Entries provided -
*** Block opens ***
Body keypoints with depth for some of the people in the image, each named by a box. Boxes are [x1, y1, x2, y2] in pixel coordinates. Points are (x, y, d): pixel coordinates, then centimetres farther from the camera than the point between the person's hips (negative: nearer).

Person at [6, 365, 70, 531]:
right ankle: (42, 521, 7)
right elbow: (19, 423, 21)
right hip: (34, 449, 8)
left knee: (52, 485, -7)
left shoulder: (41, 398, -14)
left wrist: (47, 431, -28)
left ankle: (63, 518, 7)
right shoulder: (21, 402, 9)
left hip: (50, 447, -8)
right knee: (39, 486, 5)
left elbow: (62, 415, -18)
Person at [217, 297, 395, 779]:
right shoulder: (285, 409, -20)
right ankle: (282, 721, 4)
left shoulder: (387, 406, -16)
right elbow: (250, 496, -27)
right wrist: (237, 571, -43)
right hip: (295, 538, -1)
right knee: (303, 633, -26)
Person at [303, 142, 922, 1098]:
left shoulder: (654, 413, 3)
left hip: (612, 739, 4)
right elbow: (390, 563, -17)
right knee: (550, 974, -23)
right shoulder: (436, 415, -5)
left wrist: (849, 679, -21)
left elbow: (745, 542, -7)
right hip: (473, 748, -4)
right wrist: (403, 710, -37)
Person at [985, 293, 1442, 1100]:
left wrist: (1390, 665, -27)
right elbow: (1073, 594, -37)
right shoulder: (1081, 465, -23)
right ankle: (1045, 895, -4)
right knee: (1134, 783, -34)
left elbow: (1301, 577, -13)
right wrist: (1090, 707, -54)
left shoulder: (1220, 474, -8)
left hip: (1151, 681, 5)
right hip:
*** Block closes ***
Copy every line of the records above without changing a single character.

Result below -
Body keypoints with depth for some of the people in the image, each named by a box. Boxes are [x1, y1, x2, y2] in pixel coordinates. Points are (x, y, d): pixel coordinates, then centimetres farther from the camera than the point between the person's hips (negative: nearer).

Person at [6, 365, 70, 531]:
right ankle: (42, 521, 7)
right elbow: (19, 423, 21)
right hip: (34, 449, 8)
left knee: (52, 485, -7)
left shoulder: (41, 398, -14)
left wrist: (47, 431, -28)
left ankle: (63, 518, 7)
right shoulder: (21, 402, 9)
left hip: (50, 447, -8)
right knee: (39, 486, 5)
left elbow: (62, 415, -18)
Person at [217, 297, 395, 779]:
right shoulder: (285, 409, -20)
right ankle: (282, 721, 4)
left shoulder: (387, 406, -16)
right elbow: (250, 496, -27)
right wrist: (237, 571, -43)
right hip: (295, 538, -1)
right knee: (303, 633, -26)
Person at [303, 142, 922, 1098]:
left shoulder: (654, 413, 3)
left hip: (612, 739, 4)
right elbow: (390, 563, -17)
right knee: (550, 974, -23)
right shoulder: (436, 415, -5)
left wrist: (849, 679, -21)
left elbow: (745, 542, -7)
right hip: (473, 748, -4)
right wrist: (403, 710, -37)
Person at [985, 293, 1442, 1100]:
left wrist: (1390, 665, -27)
right elbow: (1073, 594, -37)
right shoulder: (1081, 465, -23)
right ankle: (1045, 895, -4)
right knee: (1134, 783, -34)
left elbow: (1301, 577, -13)
right wrist: (1090, 707, -54)
left shoulder: (1220, 474, -8)
left hip: (1151, 681, 5)
right hip:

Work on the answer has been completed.